Vincent Guerend, Duta Besar Uni Eropa (UE) untuk Indonesia tidak ambil pusing apabila pemerintah akan membawa perseteruan sampai ke World Trade Organization (WTO). Menurutnya hal tersebut akan lebih baik daripada perseteruan harus berlarut-larut.
"Saya kira kalau ada ketidaksepakatan dalam perdagangan, ini harus diuji di WTO dan ini adalah jalan terbaik dan kita percaya sengketa bisa diselesaikan dengan cara yang tepat," katanya pada Rabu (20/3/2019).
Guerend meyakini yang dibutuhkan kedua belah pihak saat ini adalah standar yang kuat dan kredibel, transparan, dan bisa diterima semua pihak.
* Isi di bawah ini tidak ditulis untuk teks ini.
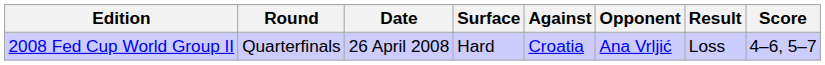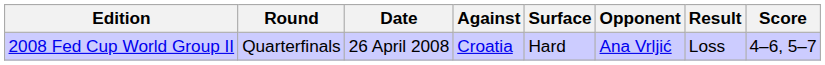columns swapped: Against <-> Surface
Bahkan dia mengingatkan pemerintah bahwa WNI yang bekerja di perusahaan Eropa sebanyak 1,1 juta jiwa dan itu tidak akan baik bila kondisi terus memanas.
"Bahkan kalau Indonesia sampai memboikot produk UE ini akan menjadi lose-lose dan kita maunya ada win-win dalam sustainable dan dalam CEPA saya katakan sebelumnya ini berdasarkan pada kepentingan bersama dan akan menjadi win-win," katanya.
Sebelumnya diketahui bahwa Indonesia telah menyampaikan 10 poin keberatan dan mengancam akan menggugat Uni Eropa ke WTO terkait dengan keputusan pelarangan minyak sawit mentah menjadi bahan bakar minyak.
Langkah tersebut ditempuh menyusul pengumuman Komisi UE pada Kamis (14/3/2019), yang memutuskan bahwa minyak kelapa sawit mentah atau crude palm oil (CPO) adalah produk tidak ramah lingkungan dalam skema Renewable Energy Directive (RED) II.
Dalam skema RED II, Komisi Eropa menetapkan apabila perluasan lahan yang menyebabkan kerusakan alam di atas 10% akan dianggap sebagai produk berbahaya dan tidak akan digunakan di UE.
Menurut Guerend, RED II adalah jendela untuk produsen sawit agar tersertifikasi low risk of land use change (ILUC). Selain itu ada banyak perkebunan yang lebih luas yang dapat disaksikan melalui data dalam ILUC. Selain itu, ada fleksibilitas dalam sistem ini yang tidak seperti hitam dan putih. Regulasi tersebut pun berkemungkinan direvisi pada 2021 dan 2023 tergantung pada perjalanannya.
"Saya tahu isu ini sangat serius untuk kita dan Indonesia dan saya sampaikan ada fleksibilitas dalam sistem dan regulasi yang didaopsi dan mungkin akan ada modifikasi karena ini industri besar," pungkasnya.